"""

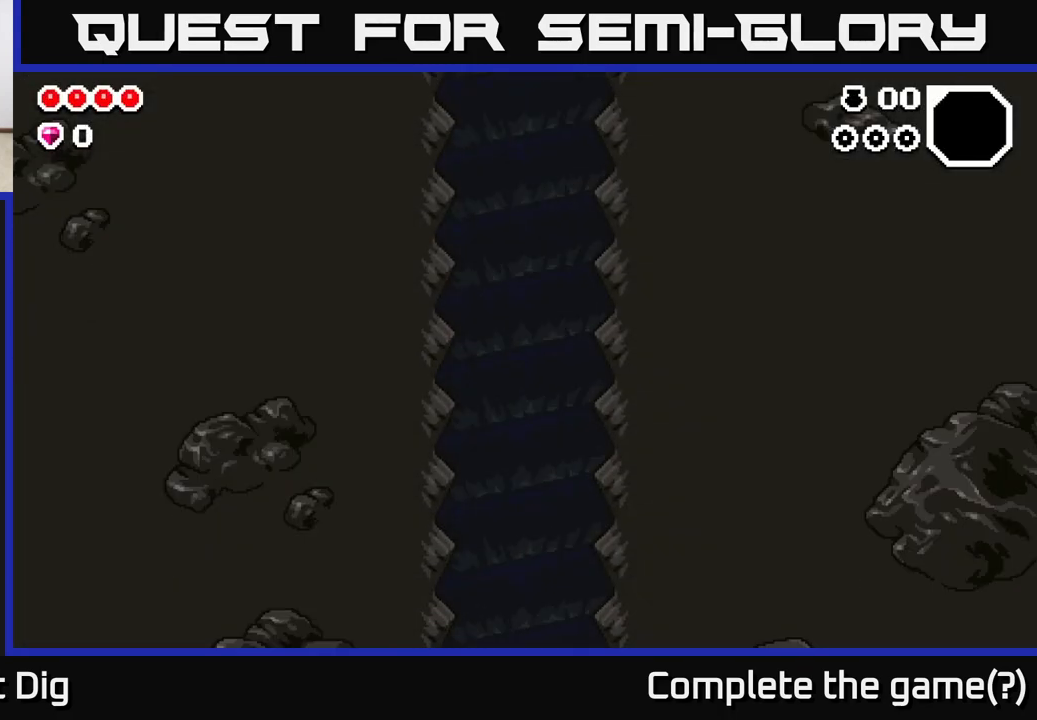
{"buttons": [], "left_stick": "center", "right_stick": "center", "events": [[83, "A", "up"], [150, "A", "down"], [283, "A", "up"]]}
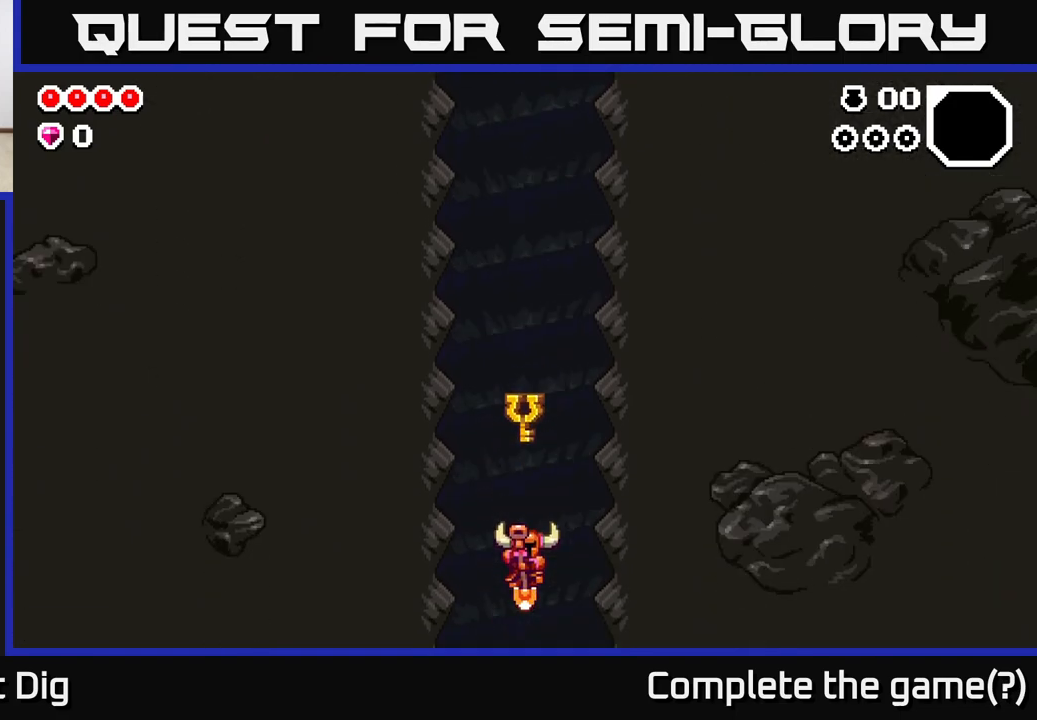
{"buttons": [], "left_stick": "center", "right_stick": "center", "events": []}
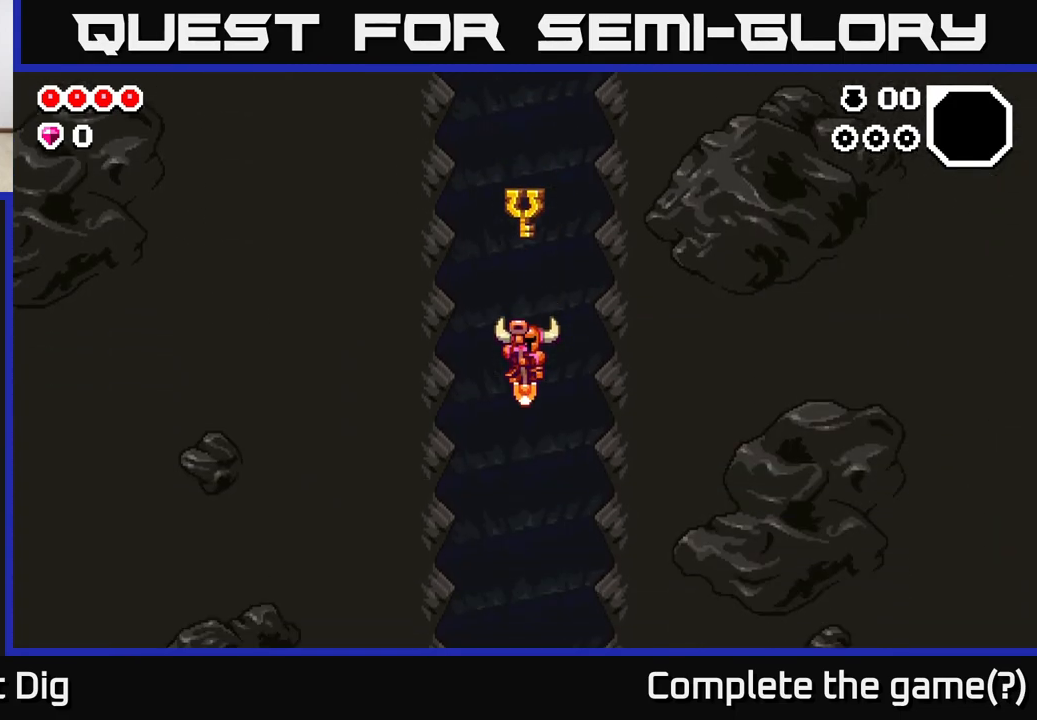
{"buttons": [], "left_stick": "center", "right_stick": "center", "events": []}
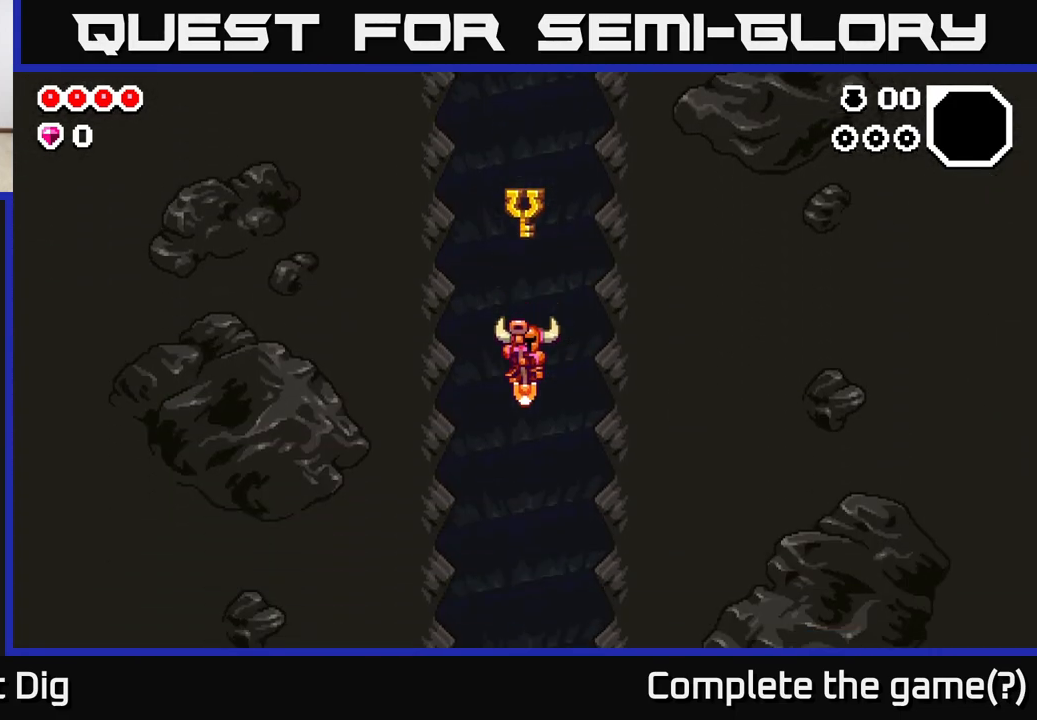
{"buttons": ["A"], "left_stick": "center", "right_stick": "center", "events": [[250, "A", "down"], [367, "A", "up"], [450, "A", "down"]]}
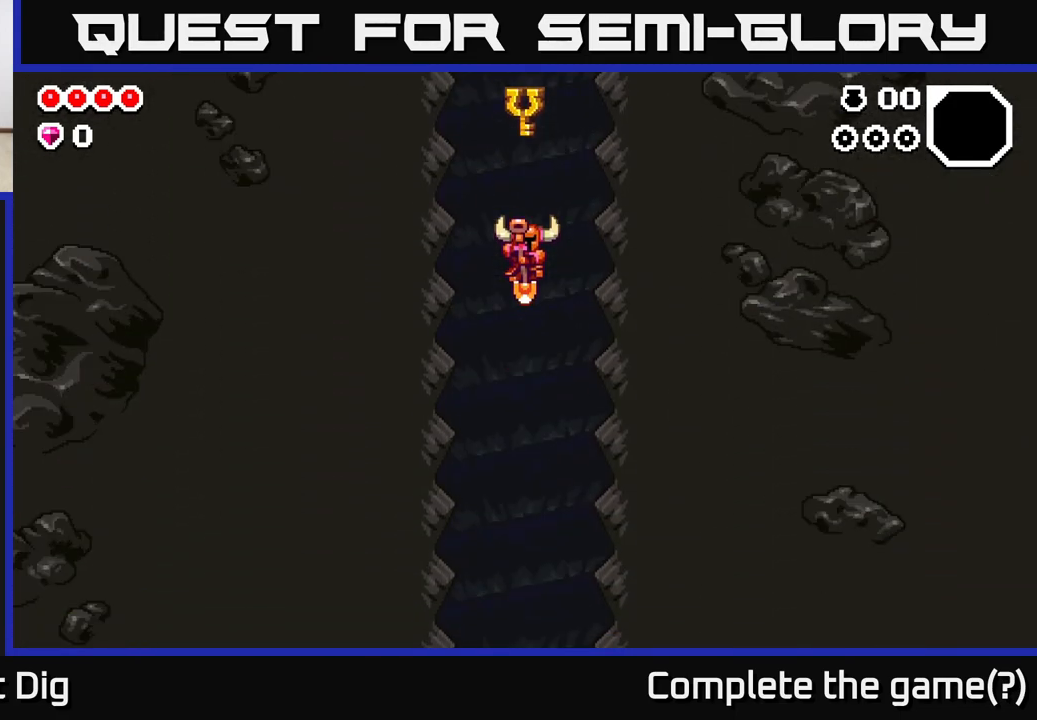
{"buttons": ["A"], "left_stick": "center", "right_stick": "center", "events": [[17, "A", "up"], [133, "A", "down"], [217, "A", "up"], [417, "A", "down"]]}
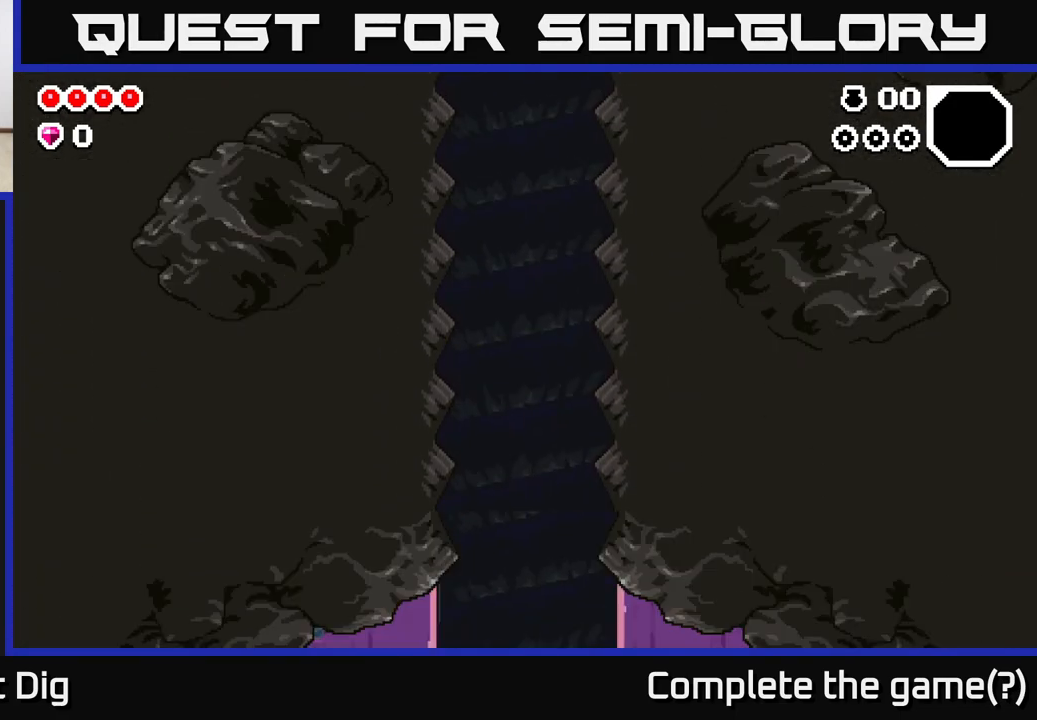
{"buttons": [], "left_stick": "center", "right_stick": "center", "events": [[50, "A", "up"], [150, "A", "down"], [267, "A", "up"]]}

"""

-- WORK TO BE COMPLETED --
Work through the records line by line, and once you reach the final line, report only how many held "down".

-- SOLUTION TO THE PROBLEM --
4